Planning for 2020 Settle Up

You are close to having all of the information you need to make a solid projection of settle-up for the 2019-2020 school year, which will be important for closing the books on this year and beginning budgets for next year. This article contains information on how to estimate settle-up in what has been a challenging year.

You are close to having all of the information you need to making a solid projection of settle-up for the 2019-2020 school year, which will be important for closing the books on this year and beginning budgets for next year. As you complete your 2019-2020 templates to see where you will come out, consider the following:

The 2019 PVS Property Value: The 2019 PVS preliminary values are posted to the comptroller's website here, are pre-loaded into your template, and also now show up on your most recent SOF run on line 7. This is the value you should be using for 2019-2020 state aid calculations unless you know that your CAD has filed an appeal with the comptroller's office. If that is the case, work with your CAD and / or your consultant to help you estimate a good value for projecting year-end settle up. Remember, the higher the PVS value you use, the lower your state aid will likely be.

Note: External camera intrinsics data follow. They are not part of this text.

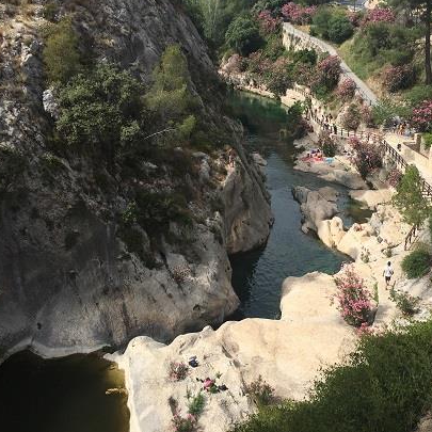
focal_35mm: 38
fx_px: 537
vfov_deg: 43.8
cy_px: 193
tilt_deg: -19.6
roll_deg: -1.9
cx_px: 272
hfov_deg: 43.5
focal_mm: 4.15
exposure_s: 1/1261
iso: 25
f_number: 2.2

2019 Property Tax Collections: By now, most districts have collected the bulk of property taxes for the 2020 fiscal year. Consider using historical data on the percentage of property tax collections that have come in to the district by this point in the year in prior years to estimate where you might be at year end given what you have collected so far this year.

ADA and Student Counts: Since TEA has announced it will only use data from the first 4 six weeks periods this year, you should have what you need to project year-end ADA now. TEA has said it will take the average daily attendance (ADA) as calculated through the end of the fourth six weeks, and then adjust the resulting ADA to account for historical differences in attendance from the first four six-week periods and the last two six-week periods.

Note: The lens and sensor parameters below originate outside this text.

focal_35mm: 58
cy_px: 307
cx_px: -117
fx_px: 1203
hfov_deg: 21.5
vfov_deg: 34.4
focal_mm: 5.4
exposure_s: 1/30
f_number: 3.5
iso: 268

We recommend you do the following:

1. Look at your district's 2018-2019 superintendent's six week's report of ADA. Add total ADA from six weeks 1, 2, 3, and 4 together and divide by 4. Then take final ADA for the year and divide by the average ADA for the first 4 six weeks. This will give you a decimal that is close to 1. If ADA fell slightly in the last two six weeks periods, it will be slightly less than 1. If ADA grew, it will be slightly more than 1.

2. Look at the same information for the 2019-2020 school year. Add total ADA from six weeks 1, 2, 3, and 4 together and divide by 4 to get total ADA for the first 4 six weeks. Multiply this ADA count by the decimal you calculated in step 1.

3. You will adjust the student counts for special programs that are ADA or FTE-based by the same decimal you calculated in step 1 (i.e. special education FTEs, bilingual education ADA, career and technology FTEs, early education ADA). You will not use this fraction for counts that are enrollment based.

This process should produce student counts that are very similar to what TEA will show when it runs the Near Final summary of finance next September.